#### TEXT EXTRACT:
Editors | Emeritus | Wharton Business School (University of Pennsylvania) (WH) Style Guide | ECFO / ECOO / ECPO / ECXO / EPAI.SEPO R2
Key Style Guide Information and Links
This card covers style guidance for WH e-learning documents.
- For any style points not covered in this guide, refer to:
- Editors | Emeritus | Chicago Manual of Style (CMoS) Guidelines for Emeritus Content
- Spelling: Merriam–Webster
- Dialect: US English
- For marketing documents, use:
- For video editing specifics, refer to:
Floryboard Specifics
Format the "This module has..." text at the beginning like this:
- This module has seven videos, self-study activities including two readings, one crowdsource activity, one discussion, one try-it activity, and one knowledge check, as well as required activities including one reading and one capstone checkpoint.
If there is only one required activity, format the text like this:
- This module has seven videos, self-study activities including two readings, one crowdsource activity, one discussion, one try-it activity, and one knowledge check, as well as one required capstone checkpoint activity.

#### DATA:

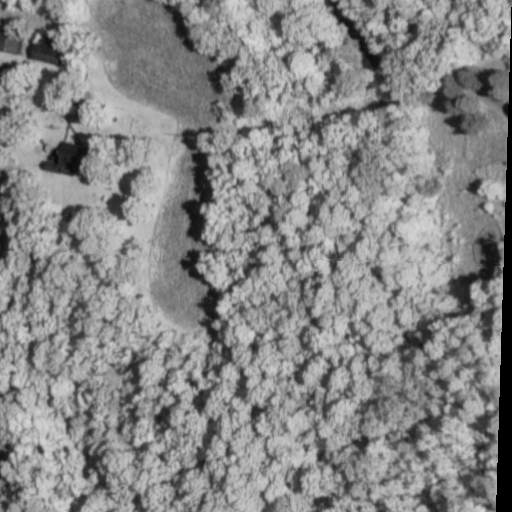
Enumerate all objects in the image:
building: (15, 39)
building: (57, 49)
road: (63, 79)
building: (76, 155)
road: (416, 258)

#### YOUR TASK:
Do these statements agree with the style guide? Answer yes or no for each, and quote the words from the text that decide it.
1. The guide calls for US English.
2. Spelling follows the Chicago Manual of Style.
3. When a module has only one required activity, the example text ends with one required reading.

#### EXERCISE SOLUTION:
1. Yes: "Dialect: US English"
2. No: "Spelling: Merriam–Webster"
3. No: "as well as one required capstone checkpoint activity."